Der Fall Ukraine macht auch deutlich, was ein bürgerlich-liberaler Nationalstaat in der Gesamtheit des Falschen sein kann. In einer Welt von Staaten und Nationen werden – leider! – bestimmte Rechte und Freiheiten nur durch den Staat garantiert; ein bürgerlicher Rechtsstaat bewahrt seine Bürger*innen immer noch vor einer unmittelbaren Subsumtion unter das Volkskollektiv und lässt sich selbst von den Einzelnen anfechten. Dass aber diese Freiheiten existieren, ist die Voraussetzung, um ihre Verbindung mit der Staatsform überhaupt erst zum Gegenstand einer emanzipatorischen Kritik machen zu können. Und die Vorbedingung für jede emanzipatorische Revolution. Gerade eine Orientierung an der befreiten Gesellschaft verlangt den Einsatz gegen die größere Regression, ohne in die Apologetik bürgerlicher Gesellschaft zu verfallen. Eben das gelingt aber wiederum nur, wenn man auch in der Lage ist, eine Kritik ums Ganze, eine Kritik der Formen kapitalistischer Vergesellschaftung einschließlich ihrer immanenten Antagonismen zu leisten: Wenn man dann auch in der Lage ist, den liberalen Staat aufs Schärfste der Kritik zu unterziehen, ohne daraus eine Pose zu machen. 
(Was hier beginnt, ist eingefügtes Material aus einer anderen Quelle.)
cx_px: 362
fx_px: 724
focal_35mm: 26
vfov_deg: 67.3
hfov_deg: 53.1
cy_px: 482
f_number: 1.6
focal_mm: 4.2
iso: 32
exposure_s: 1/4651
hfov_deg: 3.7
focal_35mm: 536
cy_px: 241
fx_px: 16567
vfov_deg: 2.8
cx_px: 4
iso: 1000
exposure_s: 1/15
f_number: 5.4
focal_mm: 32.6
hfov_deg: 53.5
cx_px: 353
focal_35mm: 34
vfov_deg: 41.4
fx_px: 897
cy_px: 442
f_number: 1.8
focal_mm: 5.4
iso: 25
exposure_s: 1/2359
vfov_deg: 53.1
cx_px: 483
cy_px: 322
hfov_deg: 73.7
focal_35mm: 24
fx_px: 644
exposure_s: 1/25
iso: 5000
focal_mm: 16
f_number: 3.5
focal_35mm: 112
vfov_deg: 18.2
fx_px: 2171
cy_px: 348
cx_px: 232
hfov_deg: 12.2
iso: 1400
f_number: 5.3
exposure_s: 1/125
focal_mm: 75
Wir betonen es gerne noch einmal: Hier geht es um Leben oder Tod, um Aggressor und Angegriffene, um Schutz oder Ausgeliefertsein. Eine eindeutige, solidarische Positionierung müsste eigentlich ganz leicht fallen.

Deshalb…

…stehen wir uneingeschränkt auf der Seite der Menschen in der Ukraine, hier und jetzt, mit den Mitteln, die im Gegebenen notwendig sind. Wir sehen die Notwendigkeit der Selbstverteidigung, mit der Leben und Freiheit geschützt wird. Nach Walter Benjamin ist das: „Gewalt um des Lebendigen Willen“.

…stehen wir gegen die russische Aggression, aber auch gegen all das, was Putins Russland repräsentiert: Die Möglichkeit der größeren Regression, des Schlimmeren als eine kapitalistisch-liberale Ordnung. Die durchaus blutige Horizontlosigkeit der liberalen Demokratien ist verteidigungswürdig angesichts des offenen Todeskultes aller Putins, Khameneis usw. Das Infame gehört zurückgedrängt und besiegt!
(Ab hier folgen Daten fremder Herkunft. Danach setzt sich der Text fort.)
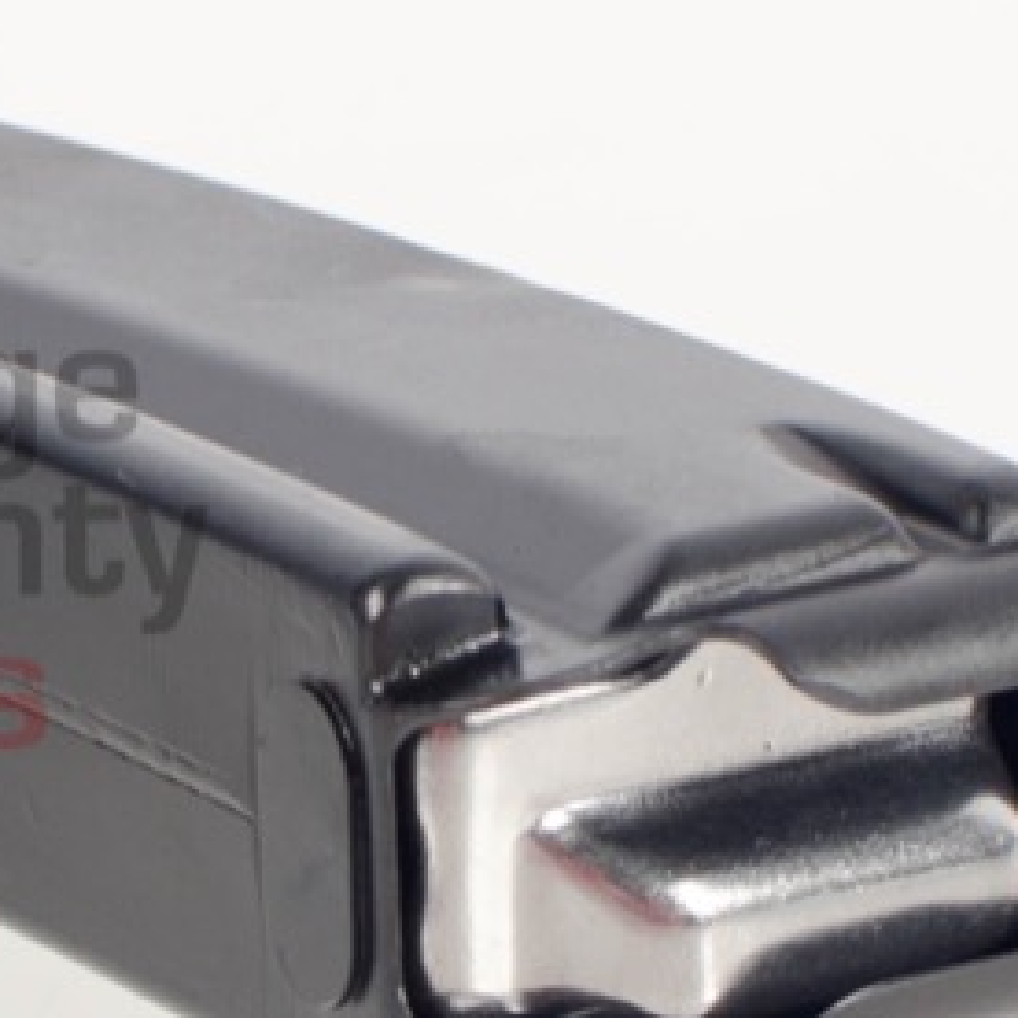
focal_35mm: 129
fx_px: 4300
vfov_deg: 13.5
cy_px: 526
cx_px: -262
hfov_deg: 13.1
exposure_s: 1/200
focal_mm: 35
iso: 200
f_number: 8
…sind leere Rufe nach Frieden und Verhandlungen zu denunzieren, da sie jeglichem Realitätsbezug entbehren: sie sind nichts als zynische Worte auf dem Rücken tausender Opfer. Denn wie anmaßend, gefährlich, realitätsfern und naiv ist die bürgerlich-pazifistische Forderung nach einem Einstellen von (über-)lebensnotwendiger Selbstverteidigung. Jene Forderungen sind oft genug nur identitäre Selbstvergewisserung und leere Schablonen. Hoffnung hingegen ist immer nur konkret, sie muss in der Geschichte getan werden.

…stehen wir auch gegen die Instrumentalisierung der Solidarität mit der Ukraine, um willkürliche Erhöhungen des Militäretats durchzusetzen und deutschen Militarismus zu schüren, oder um zurück zur Braunkohle zu kehren – die keine Unabhängigkeit vom russischen Gas verschafft. Diese Verflechtungen, bei gleichzeitigem Zögern in der Unterstützung der Ukraine, zeigen, dass es dem freiheitlichen Westen selten wirklich um Freiheit geht – zumindest nicht um die der anderen.
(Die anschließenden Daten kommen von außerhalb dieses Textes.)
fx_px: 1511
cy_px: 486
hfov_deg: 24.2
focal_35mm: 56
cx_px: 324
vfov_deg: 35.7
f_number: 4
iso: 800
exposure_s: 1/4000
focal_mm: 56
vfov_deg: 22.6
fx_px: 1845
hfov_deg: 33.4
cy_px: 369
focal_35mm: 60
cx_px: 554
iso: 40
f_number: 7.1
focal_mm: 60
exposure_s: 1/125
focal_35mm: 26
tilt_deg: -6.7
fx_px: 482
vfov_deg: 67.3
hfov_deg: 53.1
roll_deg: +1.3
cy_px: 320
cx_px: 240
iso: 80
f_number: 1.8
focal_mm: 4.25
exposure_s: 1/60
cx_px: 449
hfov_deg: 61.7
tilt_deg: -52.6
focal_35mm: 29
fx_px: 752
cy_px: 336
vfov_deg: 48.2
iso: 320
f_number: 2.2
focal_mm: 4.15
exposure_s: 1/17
…stehen wir solidarisch mit der ukrainischen Linken, die es auch in einer freien Ukraine sehr schwierig haben wird – aber dort erst ihre Kämpfe austragen kann.

…sind wir solidarisch mit den russischen Dissident*innen und vielen Protestierenden, die jeden Tag Gefängnis und Repressionen riskieren – und in einigen Fällen um ihr Leben fürchten müssen. Wir sind solidarisch insbesondere mit Queers, Linken, Aktivist*innen, Journalist*innen, deren Leben und Handeln tagtäglich bedroht wird. Wir hoffen, dass sich in Russland eine progressive Zivilgesellschaft etablieren und der vollkommene Übergang zu einer völkischen, ultra-reaktionären Diktatur aufgehalten werden kann.

…bleiben wir dabei: Für die Befreiung der Ukrainer*innen! Für den Sieg gegen Putin!